Medicinal bud is now being grown and shipped from Nanaimo’s new marijuana production facility.

Tilray, the face of B.C.-based Lafitte Ventures, celebrated the official opening of its production facility at Duke Point on Monday with a ribbon-cutting ceremony, tours and its first shipment of medical marijuana.

Renovations on the multi-million-dollar building got underway last December after Nanaimo city council approved rezoning. The result is an estimated $15-million investment into an industrial facility that will have the potential to serve up to 8,000 patients a month and store $30 million worth of medicinal pot.

With barbed-wire fence, intrusion-detection devices, cameras and security guards, the vault storing the medical marijuana is virtually a bank inside a prison, according to Brendan Kennedy, chief executive officer of Tilray, who offered local dignitaries and media a peek inside the facility as part of opening-day celebrations.

Kennedy believes the building design and growing technology are among the ingredients needed to keep his company competitive.

Tilray offers 40 strains of marijuana and according to the company, “hundreds” of patients have signed up to purchase pot.

“We’ve invested to produce cannabis on a scale unlike anything that’s currently available in Canada,” Kennedy said, adding that while other facilities he’s seen are dirty and inefficient, this one is the exact opposite. “We wanted everything to be clean.”

The surfaces are disinfected once a day and the company’s 60 employees wear white lab coats, gloves and disposable shoe covers. Behind non-descript doors is where the company grows, cures and stores marijuana. It all starts in the clone room, where clippings are taken from mature plants and put into pods to take root. They grow for two weeks before being transferred into trays and barcoded so everything is known about the plant, from when it was watered to the nutrients it received and rooms it passed through.
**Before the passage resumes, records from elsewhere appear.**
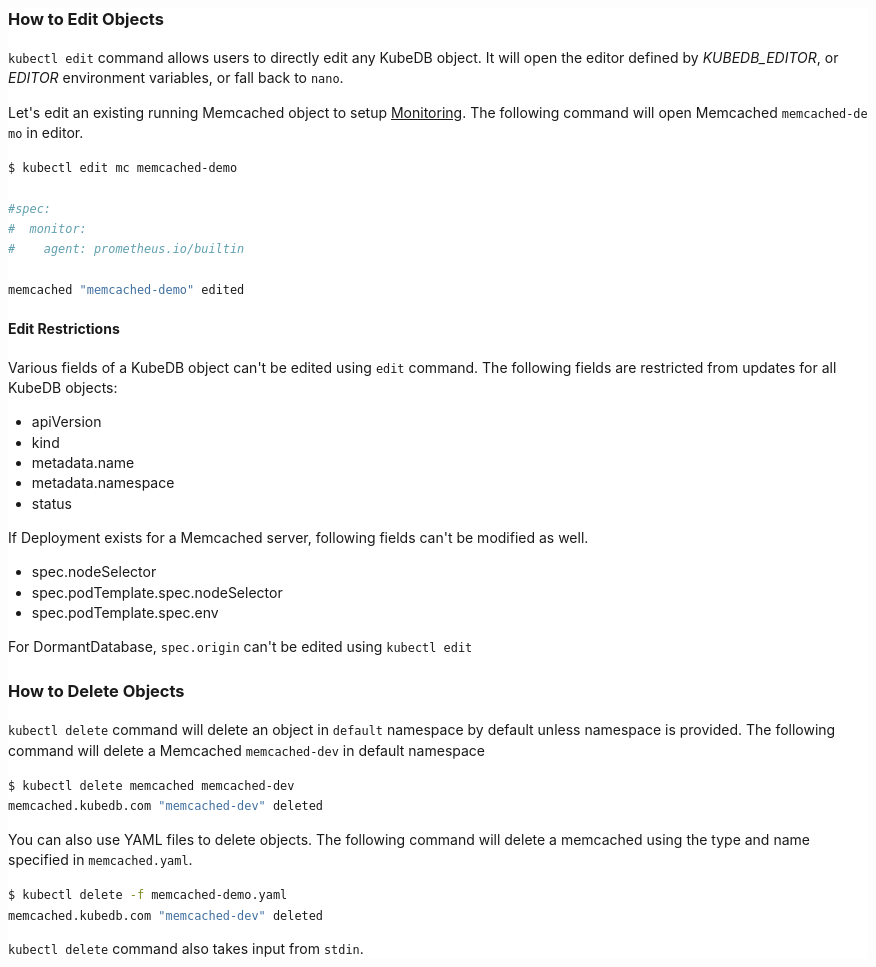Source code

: ### How to Edit Objects

`kubectl edit` command allows users to directly edit any KubeDB object. It will open the editor defined by _KUBEDB_EDITOR_, or _EDITOR_ environment variables, or fall back to `nano`.

Let's edit an existing running Memcached object to setup [Monitoring](/docs/v2020.10.28/guides/memcached/monitoring/using-builtin-prometheus). The following command will open Memcached `memcached-demo` in editor.

```bash
$ kubectl edit mc memcached-demo

#spec:
#  monitor:
#    agent: prometheus.io/builtin

memcached "memcached-demo" edited
```

#### Edit Restrictions

Various fields of a KubeDB object can't be edited using `edit` command. The following fields are restricted from updates for all KubeDB objects:

- apiVersion
- kind
- metadata.name
- metadata.namespace
- status

If Deployment exists for a Memcached server, following fields can't be modified as well.

- spec.nodeSelector
- spec.podTemplate.spec.nodeSelector
- spec.podTemplate.spec.env

For DormantDatabase, `spec.origin` can't be edited using `kubectl edit`

### How to Delete Objects

`kubectl delete` command will delete an object in `default` namespace by default unless namespace is provided. The following command will delete a Memcached `memcached-dev` in default namespace

```bash
$ kubectl delete memcached memcached-dev
memcached.kubedb.com "memcached-dev" deleted
```

You can also use YAML files to delete objects. The following command will delete a memcached using the type and name specified in `memcached.yaml`.

```bash
$ kubectl delete -f memcached-demo.yaml
memcached.kubedb.com "memcached-dev" deleted
```

`kubectl delete` command also takes input from `stdin`.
From start to finish, it will take an average 80 days to get products ready for patients. Each gram is sold for between $8 to $12 and flowers are hand-trimmed.

“All the competitors in Canada are shipping ground product in baggies more similar to pipe tobacco,” Kennedy said. “Shipping whole flower and whole bud in its natural form is really a differentiator and it’s what patients are used to.”

The company was licensed to distribute in April and made its first shipment of a single box this week.

Philippe Lucas, Tilray’s vice-president of patient research and services, said the next challenge will be bringing the medical community onside with medicinal marijuana.

The company is developing a program to help educate doctors about medical pot. The initiative would include continuing education credits and will be unveiled in the next couple of months.